__TASK TO COMPLETE__. Among the records that follow, find each line holding the word "חידות" and copy it.

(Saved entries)

[Start of Attachment]

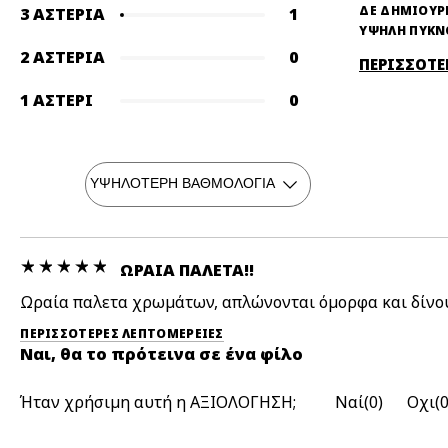
ΔΕ ΔΗΜΙΟΥΡ
3 ΑΣΤΈΡΙΑ
1
ΥΨΗΛΗ ΠΥΚ
2 ΑΣΤΈΡΙΑ
0
ΠΕΡΙΣΣΟΤΕ
1 ΑΣΤΈΡΙ
0
ΩΡΑΊΑ ΠΑΛΕΤΑ!!
Ωραία παλετα χρωμάτων, απλώνονται όμορφα και δίνου
ΠΕΡΙΣΣΌΤΕΡΕΣ ΛΕΠΤΟΜΈΡΕΙΕΣ
Ναι, θα το πρότεινα σε ένα φίλο
Ήταν χρήσιμη αυτή η ΑΞΙΟΛΟΓΗΣΗ;
0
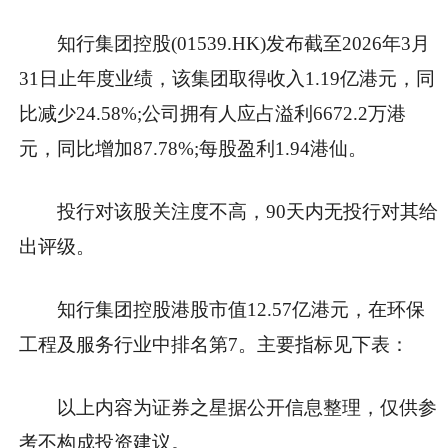
知行集团控股(01539.HK)发布截至2026年3月
31日止年度业绩，该集团取得收入1.19亿港元，同
比减少24.58%;公司拥有人应占溢利6672.2万港
元，同比增加87.78%;每股盈利1.94港仙。
投行对该股关注度不高，90天内无投行对其给
出评级。
知行集团控股港股市值12.57亿港元，在环保
工程及服务行业中排名第7。主要指标见下表：
以上内容为证券之星据公开信息整理，仅供参
考不构成投资建议。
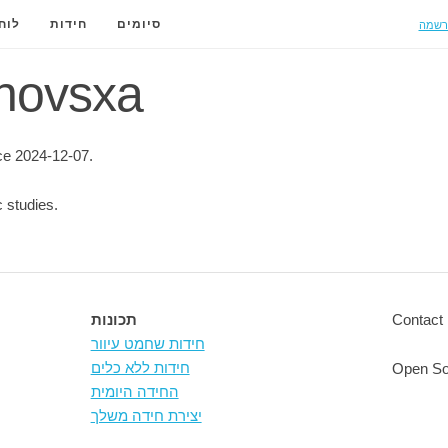
רשמה
סיומים
חידות
לוח
 novsxa
e 2024-12-07.
 studies.
Contact 
תכונות
חידות שחמט עיוור
חידות ללא כלים
Open So
החידה היומית
יצירת חידה משלך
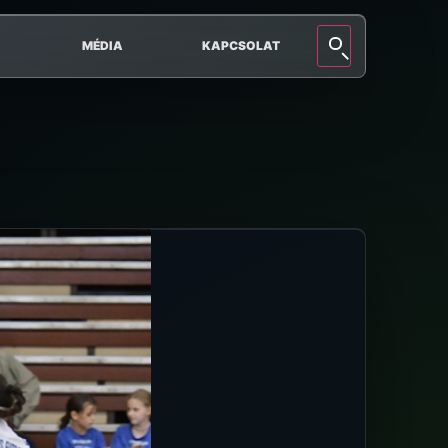
MÉDIA
KAPCSOLAT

[End of Attachment]

__EXERCISE ANSWER__.
חידות
חידות שחמט עיוור
חידות ללא כלים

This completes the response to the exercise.